The Song Nobody Wanted
In 1984, Leonard Cohen finished a song that had consumed him for nearly five years. He had filled notebook after notebook with draft verses — by some accounts, more than eighty — searching for the right words to capture something sacred and broken all at once. The song was Hallelujah.
When he finally delivered the album to Columbia Records, the label refused to release it in the United States. They didn't hear what Cohen heard. The song drifted into obscurity, a quiet track on an overlooked album by an aging poet most people had forgotten.
Cohen waited. He kept singing it in small concert halls. A decade passed before John Cale recorded a spare piano version. Then Jeff Buckley reimagined it with that aching, transcendent vocal. Then came Shrek, and choir arrangements, and a hundred other covers. Today Hallelujah is one of the most performed songs in the world.

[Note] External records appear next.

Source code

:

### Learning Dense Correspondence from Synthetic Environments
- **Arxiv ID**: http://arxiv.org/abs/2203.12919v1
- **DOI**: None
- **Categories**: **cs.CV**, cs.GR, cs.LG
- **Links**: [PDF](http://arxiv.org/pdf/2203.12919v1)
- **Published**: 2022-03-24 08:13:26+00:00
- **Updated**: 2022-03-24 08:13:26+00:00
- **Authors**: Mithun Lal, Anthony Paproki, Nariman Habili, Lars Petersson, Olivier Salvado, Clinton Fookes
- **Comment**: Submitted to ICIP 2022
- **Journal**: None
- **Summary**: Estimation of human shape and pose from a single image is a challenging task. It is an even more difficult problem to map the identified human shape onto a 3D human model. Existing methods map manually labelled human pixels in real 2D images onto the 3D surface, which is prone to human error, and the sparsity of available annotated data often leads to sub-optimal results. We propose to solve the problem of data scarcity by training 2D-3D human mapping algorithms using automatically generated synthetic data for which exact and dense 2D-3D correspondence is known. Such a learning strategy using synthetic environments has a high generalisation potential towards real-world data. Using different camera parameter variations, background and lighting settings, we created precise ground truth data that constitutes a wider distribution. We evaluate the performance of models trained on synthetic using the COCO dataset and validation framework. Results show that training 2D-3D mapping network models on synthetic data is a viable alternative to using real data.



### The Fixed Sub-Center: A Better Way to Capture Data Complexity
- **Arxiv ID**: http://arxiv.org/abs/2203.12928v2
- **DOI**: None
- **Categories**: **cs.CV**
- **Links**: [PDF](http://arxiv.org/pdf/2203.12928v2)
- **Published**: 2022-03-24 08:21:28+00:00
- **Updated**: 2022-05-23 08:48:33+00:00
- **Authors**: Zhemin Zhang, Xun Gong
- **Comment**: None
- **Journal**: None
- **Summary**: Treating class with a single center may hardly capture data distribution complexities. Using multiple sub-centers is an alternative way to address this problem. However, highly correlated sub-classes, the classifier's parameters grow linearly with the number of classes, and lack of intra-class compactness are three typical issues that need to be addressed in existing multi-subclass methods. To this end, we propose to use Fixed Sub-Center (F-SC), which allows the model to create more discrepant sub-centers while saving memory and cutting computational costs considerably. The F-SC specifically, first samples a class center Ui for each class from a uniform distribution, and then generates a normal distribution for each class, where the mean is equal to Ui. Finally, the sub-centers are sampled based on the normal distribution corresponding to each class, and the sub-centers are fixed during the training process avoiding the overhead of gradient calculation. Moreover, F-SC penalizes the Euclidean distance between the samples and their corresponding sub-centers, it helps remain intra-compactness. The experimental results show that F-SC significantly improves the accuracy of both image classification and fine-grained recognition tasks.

But here is what strikes me: Cohen spent five years writing it, and then another decade watching it be ignored. Fifteen years between the first scribbled verse and the moment the world finally listened.
The Apostle James writes, "Let patience have its perfect work, that you may be perfect and complete, lacking nothing." The Almighty does not waste our seasons of waiting. Sometimes the song He is composing in your life simply has not found its audience yet. Keep singing. The hallelujah is coming.